Re: Crime and its punishment aren't the same thing
Faith writes:
The Americans won the war, I believe that's all I said, and that is what made for the transfer of authority. You seem to have made up some other version of what I said out of thin air.
I understand that you said that the Americans won the war....but what you are missing is that so did the Irish after the rebellion of 1641. In fact, from 1642-1649, after the rebellion, the Irish ruled the country as the Confederate Ireland.
From the wiki:
History of Ireland writes:
beginning with the Rebellion of 1641, when Irish Catholics rebelled against the domination of English and Protestant settlers. The Catholic gentry briefly ruled the country as Confederate Ireland (1642—1649) against the background of the Wars of the Three Kingdoms until Oliver Cromwell reconquered Ireland in 1649—1653 on behalf of the English Commonwealth.
Source
So, when Cromwell arrives, it is not that he has legitimate authority (The Irish had already expelled the British for approximately 7 years. In this case, I think our use of the American War of Independence as a similar case is incorrect. Rather, your backing of Cromwell would be similar to backing the British during the War of 1812, when they attempted to reclaim the American colonies. What legitimate authority did Cromwell have as Ireland was considered a free country, vowing loyalty only if the rightful king was returned, after their rebellion?
Faith writes:
The Irish Rebellion was the herding of unarmed people out to freeze or starve to death. What does that have to do with the Irish wanting to be in charge of their own destinies?
First off, yes I am sure there were some civilians killed in cruel ways, however you came in with a resource that was very suspect, especially considering he claims that Ireland should have increased it's population by 30% during a time when all of Europe's population decreased by 33%. How does that makes sense, why would Ireland not be subject to similar hardships in terms of effects of the Little Ice Age. While I am sure some horrible crimes were committed, most scholars do not agree with the extent of them and state that the total death toll was around 4,000 for the Irish rebellion. That is a point you need to deal with, and not simply by quoting the person you did, but also explaining why his choices of variables (such as the expected 30% increase) are accurate. As for other scholars, they do not agree that it was a massive slaughter when the Irish rebelled:
Irish Cultural Center writes:
Atonia Fraser in her biography of Cromwell says that there is no historical evidence that a massacre took place during the 1641 rising. Legend had created a massacre and gave Oliver Cromwell justification for his vengeful assaults on Irish cities.

###

◆ **Work task 1**
Reproduce the section of the post on Cromwell and the 1641 Irish rebellion that opens with the words containing "I understand that" and closes with "the English Commonwealth.".
The forum post and the records below it were taken from unrelated sources.

###

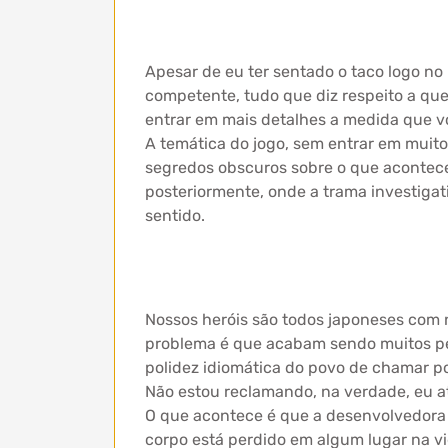
Apesar de eu ter sentado o taco logo no
competente, tudo que diz respeito a qu
entrar em mais detalhes a medida que 
A temática do jogo, sem entrar em muito
segredos obscuros sobre o que acontece
posteriormente, onde a trama investigat
sentido.
Nossos heróis são todos japoneses com n
problema é que acabam sendo muitos pe
polidez idiomática do povo de chamar 
Não estou reclamando, na verdade, eu a
O que acontece é que a desenvolvedora d
corpo está perdido em algum lugar na vi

###

◆ **Work task 2**
Rewrite the text read from the pages in the records, substituting "título" for "jogo" and changing nothing else; omit the pictures.

◆ **Exercise solution 1**
I understand that you said that the Americans won the war....but what you are missing is that so did the Irish after the rebellion of 1641. In fact, from 1642-1649, after the rebellion, the Irish ruled the country as the Confederate Ireland.
From the wiki:
History of Ireland writes:
beginning with the Rebellion of 1641, when Irish Catholics rebelled against the domination of English and Protestant settlers. The Catholic gentry briefly ruled the country as Confederate Ireland (1642—1649) against the background of the Wars of the Three Kingdoms until Oliver Cromwell reconquered Ireland in 1649—1653 on behalf of the English Commonwealth.

◆ **Exercise solution 2**
Apesar de eu ter sentado o taco logo no
competente, tudo que diz respeito a qu
entrar em mais detalhes a medida que 
A temática do título, sem entrar em muito
segredos obscuros sobre o que acontece
posteriormente, onde a trama investigat
sentido.
Nossos heróis são todos japoneses com n
problema é que acabam sendo muitos pe
polidez idiomática do povo de chamar 
Não estou reclamando, na verdade, eu a
O que acontece é que a desenvolvedora d
corpo está perdido em algum lugar na vi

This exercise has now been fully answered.